Neidpath Castle originally belonged to the Hays of Yester. Probably built for Sir William de Haya, Sheriff of Peebles, who died in 1390. The 3rd Earl succeeded as the 4th Duke of Queensberry, and let Neidpath to tenants. It was sold to the Duke of Queensberry in 1686 and given to his son, the Earl of March. The new owners added gardens and trees to the estate. An earlier castle here belonged to Sir Simon Fraser. It passed by marriage to the Hays in 1312, who built the existing castle. Neidpath was known as Jedderfield until the 16th century.
However, the Hays were royalists, and Neidpath has the notable honor of withstanding Cromwell’s attacks longer than any other fortification south of the Forth. Cannon finally damaged the castle, and it was surrendered. It was partially repaired and sold to the Douglas Duke of Queensberry in 1686. The Duke allowed the estate to fall into ruin by cutting down the ornamental trees and allowing the gardens to be overgrown. It was neglected, and the upper part of the wing of the tower collapsed by 1790. When the earl died in 1810, the castle passed to the Earls of Wemyss, the current owners. Only the tower main block and rebuilt south range remained roofed.
Sir Walter Scott and William Wordsworth visited the castle in 1803. More recently, it has been used in the filming of movies such as The Bruce, Merlin, and filming Joan of Arc.
Basically a 14th century tower house adapted to 17th century usage, Neidpath is a tradition l-plan house, and privately owned. It is unusual in that the tower is not actually square, but each wing is a parallelogram, with rounded corners. It is built with a peculiar hard mortar not usually seen in scottish castles, and is presumed to be of Norman construction, like the tower of london. It is so hard that a staircase was dug out in the exterior wall in the 17th century without damaging the structure.
The main block originally contained three vaulted compartments, with the lower two divided by wood floors. The main block contained a cellar, a retainers loft, a great hall and a lofty pointed vault, the lords private chamber, and a top room for other family members. The hall was a huge room, with a dais at the north end, and lighted by large windows.
In the 1590s the tower was remodelled above the hall vault, removing the topmost vault to replace it with a timber roof. Further alterations were done in the 1660, when the cellar was divided and a wide staircase added. Restorations continue today in the cellars and in many of the still-plastered rooms above.

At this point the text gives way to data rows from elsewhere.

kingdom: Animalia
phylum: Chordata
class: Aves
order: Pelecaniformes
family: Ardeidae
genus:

Except for the ruined 16th century bakehouse and brewhouse in the southeast corner of the courtyard, nothing remains of the builders of the 1660s and later. The north wall has mostly gone and the east range was again remodelled in 1780. It was left as a consolidated ruin in 1950.
Neidpath is reputedly haunted by a young woman. She fell in love with a local laird, but her father did not think he was good enough for her. She pined away until her father recalled the young man. She waited on the ramparts for him to return, but she so changed by her illness that he rode right past, not recognizing her. She died.